> EXERCISE REQUIREMENTS
Copy, exactly as written, the lines that begin at the one containing "Contact Details" and end at the one containing "Walton North". Skip any pictures in the data below.

********************

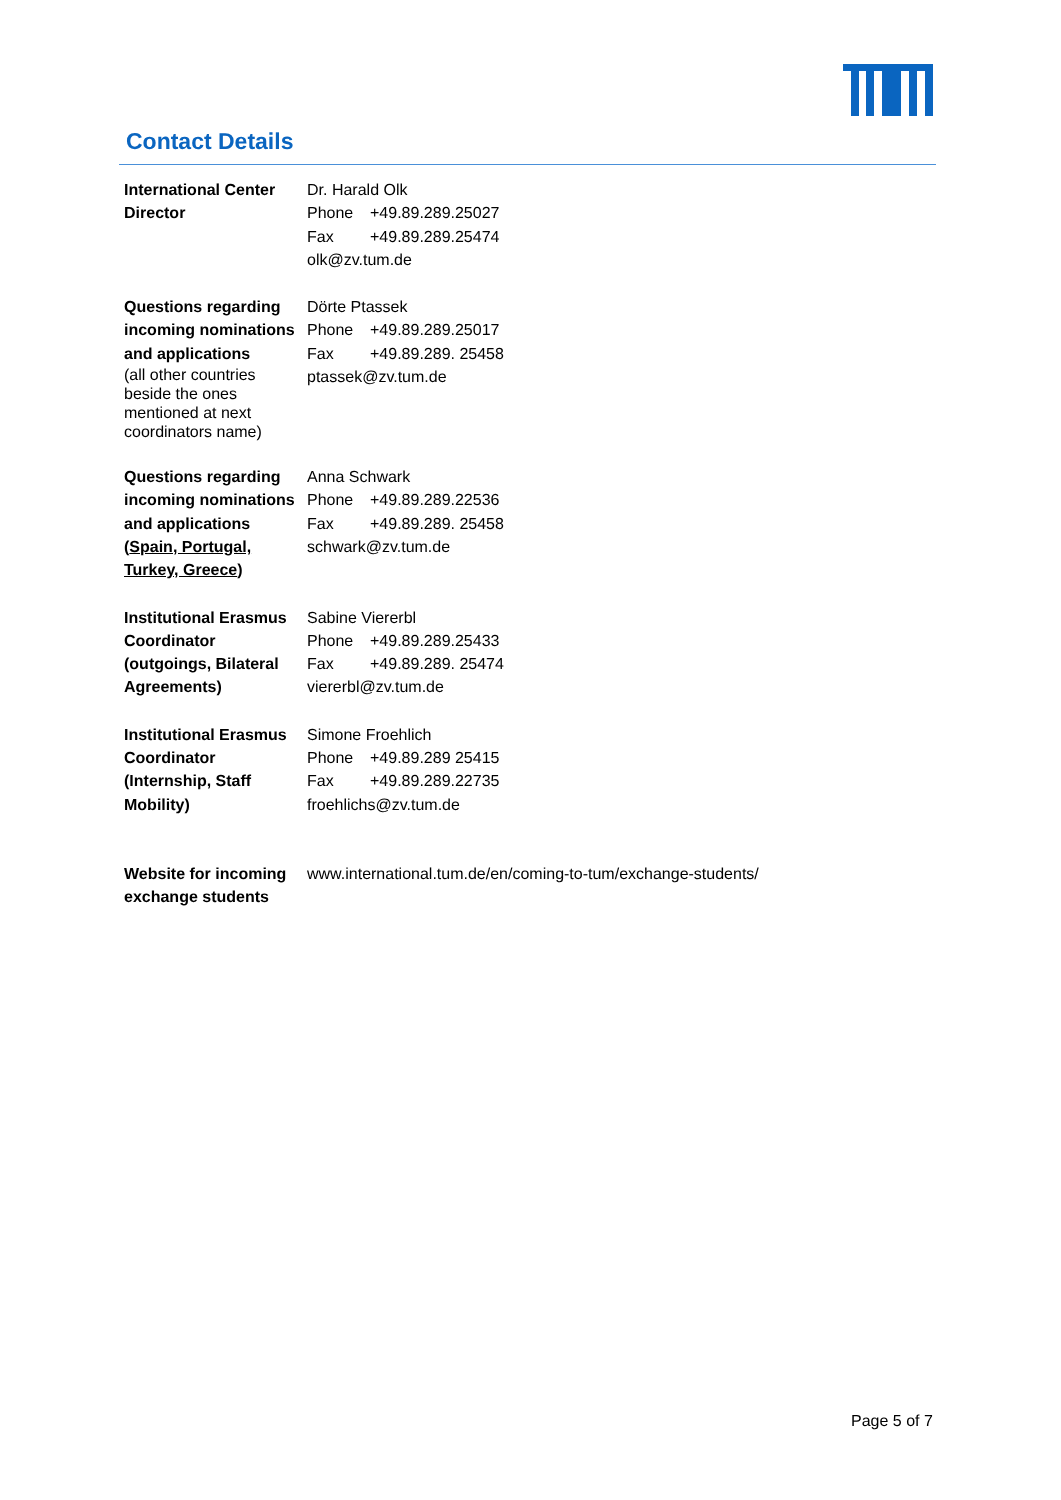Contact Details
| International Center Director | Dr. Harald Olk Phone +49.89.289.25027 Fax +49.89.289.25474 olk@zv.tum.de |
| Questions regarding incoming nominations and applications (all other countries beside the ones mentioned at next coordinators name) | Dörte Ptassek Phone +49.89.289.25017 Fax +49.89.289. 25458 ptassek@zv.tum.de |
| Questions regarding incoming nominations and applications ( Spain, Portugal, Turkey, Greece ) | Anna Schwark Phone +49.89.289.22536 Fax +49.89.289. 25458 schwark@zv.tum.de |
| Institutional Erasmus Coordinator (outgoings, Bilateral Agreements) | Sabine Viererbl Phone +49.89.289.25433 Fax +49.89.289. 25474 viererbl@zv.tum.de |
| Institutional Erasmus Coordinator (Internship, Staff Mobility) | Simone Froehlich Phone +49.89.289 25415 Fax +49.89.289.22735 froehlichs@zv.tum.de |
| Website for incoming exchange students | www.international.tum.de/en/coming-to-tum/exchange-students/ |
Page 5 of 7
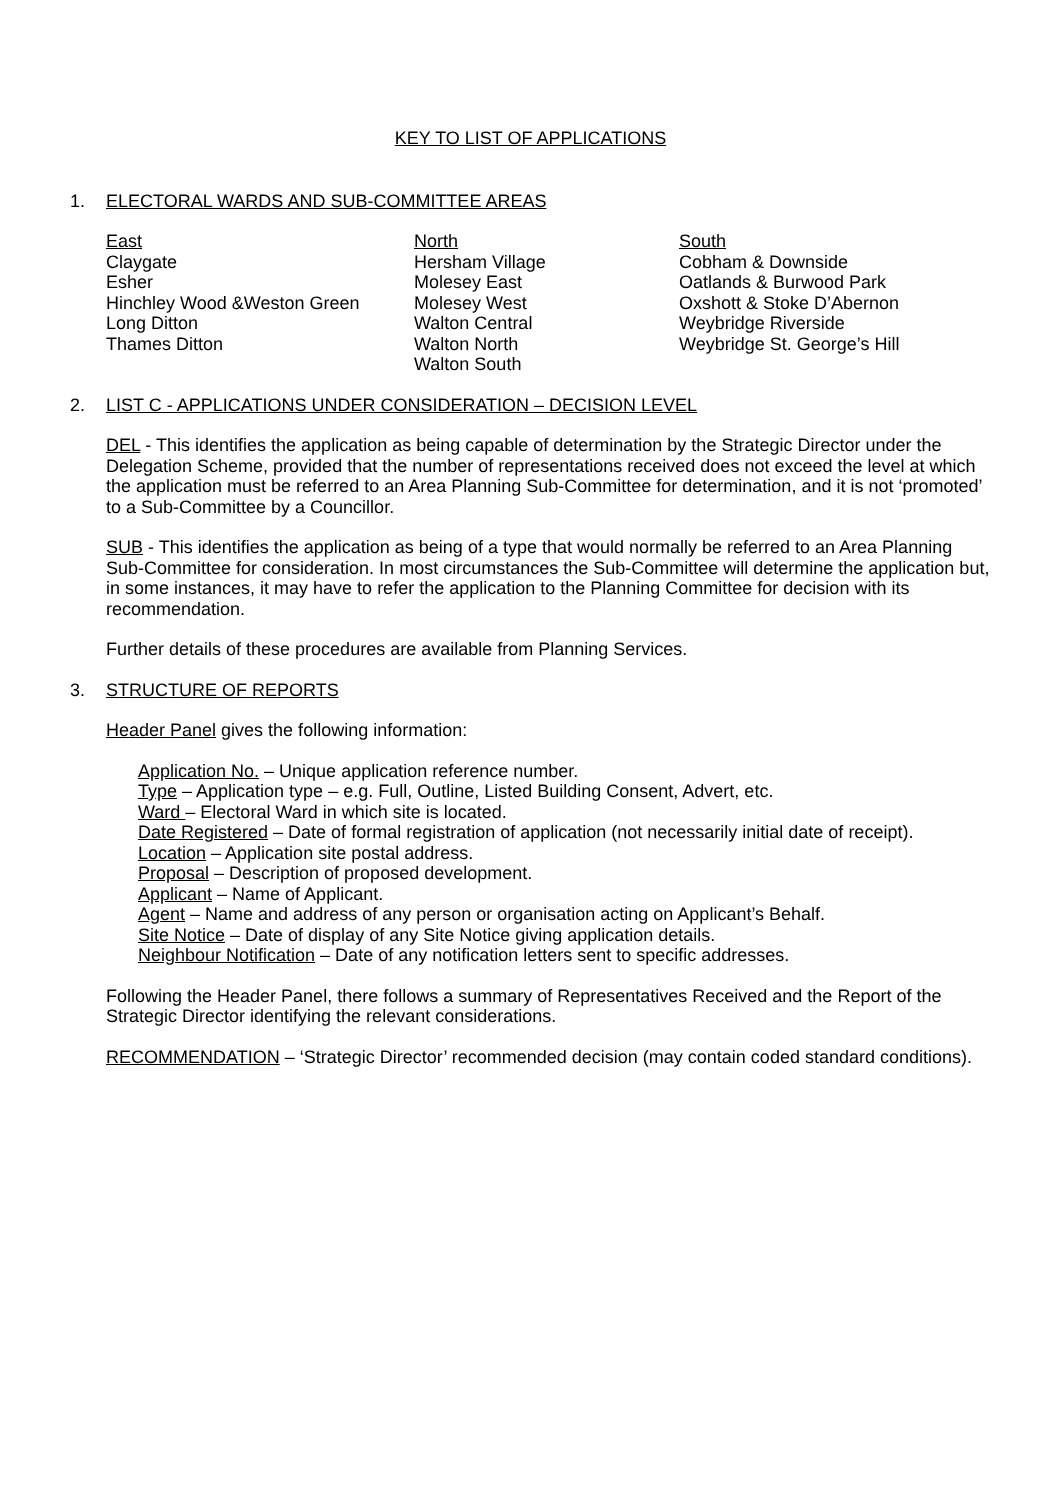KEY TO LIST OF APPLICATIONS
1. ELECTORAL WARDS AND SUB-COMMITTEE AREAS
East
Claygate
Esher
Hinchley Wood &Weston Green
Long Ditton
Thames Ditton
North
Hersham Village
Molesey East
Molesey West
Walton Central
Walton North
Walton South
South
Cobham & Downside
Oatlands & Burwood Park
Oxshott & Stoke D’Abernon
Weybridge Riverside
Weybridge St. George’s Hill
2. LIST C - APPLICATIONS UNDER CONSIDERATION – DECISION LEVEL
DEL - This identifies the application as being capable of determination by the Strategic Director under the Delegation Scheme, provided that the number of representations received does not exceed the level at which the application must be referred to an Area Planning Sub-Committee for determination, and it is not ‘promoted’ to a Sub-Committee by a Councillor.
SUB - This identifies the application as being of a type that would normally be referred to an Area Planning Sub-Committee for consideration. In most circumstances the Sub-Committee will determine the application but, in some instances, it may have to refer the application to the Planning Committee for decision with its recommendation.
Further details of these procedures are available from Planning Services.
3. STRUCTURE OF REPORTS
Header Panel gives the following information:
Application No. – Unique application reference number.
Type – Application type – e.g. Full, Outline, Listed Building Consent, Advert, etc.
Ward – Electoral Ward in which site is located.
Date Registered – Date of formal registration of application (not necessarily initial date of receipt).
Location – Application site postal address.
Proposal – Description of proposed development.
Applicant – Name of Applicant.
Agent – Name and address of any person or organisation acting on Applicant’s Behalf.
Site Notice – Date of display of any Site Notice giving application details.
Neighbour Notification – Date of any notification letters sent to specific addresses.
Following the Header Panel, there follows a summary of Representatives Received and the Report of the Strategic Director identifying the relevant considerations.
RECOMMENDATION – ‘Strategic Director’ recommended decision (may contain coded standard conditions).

********************

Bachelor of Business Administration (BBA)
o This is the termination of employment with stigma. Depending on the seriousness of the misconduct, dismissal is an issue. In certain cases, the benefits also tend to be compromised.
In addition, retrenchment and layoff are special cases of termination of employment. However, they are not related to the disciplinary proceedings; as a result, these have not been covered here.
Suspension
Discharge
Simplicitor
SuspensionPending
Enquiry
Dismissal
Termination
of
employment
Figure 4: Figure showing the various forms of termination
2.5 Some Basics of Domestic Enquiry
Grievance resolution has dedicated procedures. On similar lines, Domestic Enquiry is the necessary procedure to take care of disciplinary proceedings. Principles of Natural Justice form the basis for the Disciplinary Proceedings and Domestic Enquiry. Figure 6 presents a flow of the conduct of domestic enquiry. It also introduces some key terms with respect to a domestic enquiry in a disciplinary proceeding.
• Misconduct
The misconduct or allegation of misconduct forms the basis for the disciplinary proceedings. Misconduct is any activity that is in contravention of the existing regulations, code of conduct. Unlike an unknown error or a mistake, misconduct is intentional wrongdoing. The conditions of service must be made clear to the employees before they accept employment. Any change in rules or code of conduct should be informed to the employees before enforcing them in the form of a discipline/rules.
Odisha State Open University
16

********************

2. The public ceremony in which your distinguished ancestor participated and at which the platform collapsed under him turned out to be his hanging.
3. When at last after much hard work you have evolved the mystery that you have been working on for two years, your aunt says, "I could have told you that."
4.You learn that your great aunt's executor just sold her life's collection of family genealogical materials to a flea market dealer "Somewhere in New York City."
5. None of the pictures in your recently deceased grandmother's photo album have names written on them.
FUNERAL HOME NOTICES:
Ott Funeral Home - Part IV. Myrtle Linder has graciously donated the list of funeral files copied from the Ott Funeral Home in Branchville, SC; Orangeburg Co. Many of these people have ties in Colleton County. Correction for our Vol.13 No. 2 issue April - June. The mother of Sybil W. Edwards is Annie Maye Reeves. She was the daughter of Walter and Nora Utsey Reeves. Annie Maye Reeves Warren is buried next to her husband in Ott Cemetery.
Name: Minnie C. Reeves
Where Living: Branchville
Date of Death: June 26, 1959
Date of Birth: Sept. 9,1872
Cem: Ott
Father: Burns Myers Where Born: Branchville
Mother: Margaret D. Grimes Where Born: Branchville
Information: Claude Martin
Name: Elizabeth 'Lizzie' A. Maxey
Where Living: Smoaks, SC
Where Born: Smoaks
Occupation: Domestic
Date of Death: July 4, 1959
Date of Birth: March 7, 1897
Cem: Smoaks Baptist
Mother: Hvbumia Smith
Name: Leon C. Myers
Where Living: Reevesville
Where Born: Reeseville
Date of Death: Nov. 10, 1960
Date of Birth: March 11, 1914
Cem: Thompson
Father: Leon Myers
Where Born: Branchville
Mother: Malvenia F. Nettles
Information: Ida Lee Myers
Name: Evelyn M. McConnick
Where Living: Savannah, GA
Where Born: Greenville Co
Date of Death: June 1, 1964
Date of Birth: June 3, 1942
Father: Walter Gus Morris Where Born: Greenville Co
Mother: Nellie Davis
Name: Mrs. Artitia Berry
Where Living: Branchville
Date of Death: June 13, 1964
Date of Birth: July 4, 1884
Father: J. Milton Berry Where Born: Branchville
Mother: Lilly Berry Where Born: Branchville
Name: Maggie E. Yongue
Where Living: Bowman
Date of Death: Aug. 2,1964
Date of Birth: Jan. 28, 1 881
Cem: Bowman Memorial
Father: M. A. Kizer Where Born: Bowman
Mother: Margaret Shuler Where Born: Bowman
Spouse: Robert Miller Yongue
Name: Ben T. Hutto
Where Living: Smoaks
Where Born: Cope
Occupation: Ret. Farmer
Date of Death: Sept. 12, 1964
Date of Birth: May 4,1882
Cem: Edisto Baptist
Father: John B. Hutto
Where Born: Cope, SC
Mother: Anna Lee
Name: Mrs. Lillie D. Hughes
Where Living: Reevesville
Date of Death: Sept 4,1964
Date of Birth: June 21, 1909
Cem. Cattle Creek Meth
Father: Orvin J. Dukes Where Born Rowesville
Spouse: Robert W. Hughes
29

********************

> COMPLETED EXERCISE
Contact Details
| International Center Director | Dr. Harald Olk Phone +49.89.289.25027 Fax +49.89.289.25474 olk@zv.tum.de |
| Questions regarding incoming nominations and applications (all other countries beside the ones mentioned at next coordinators name) | Dörte Ptassek Phone +49.89.289.25017 Fax +49.89.289. 25458 ptassek@zv.tum.de |
| Questions regarding incoming nominations and applications ( Spain, Portugal, Turkey, Greece ) | Anna Schwark Phone +49.89.289.22536 Fax +49.89.289. 25458 schwark@zv.tum.de |
| Institutional Erasmus Coordinator (outgoings, Bilateral Agreements) | Sabine Viererbl Phone +49.89.289.25433 Fax +49.89.289. 25474 viererbl@zv.tum.de |
| Institutional Erasmus Coordinator (Internship, Staff Mobility) | Simone Froehlich Phone +49.89.289 25415 Fax +49.89.289.22735 froehlichs@zv.tum.de |
| Website for incoming exchange students | www.international.tum.de/en/coming-to-tum/exchange-students/ |
Page 5 of 7
KEY TO LIST OF APPLICATIONS
1. ELECTORAL WARDS AND SUB-COMMITTEE AREAS
East
Claygate
Esher
Hinchley Wood &Weston Green
Long Ditton
Thames Ditton
North
Hersham Village
Molesey East
Molesey West
Walton Central
Walton North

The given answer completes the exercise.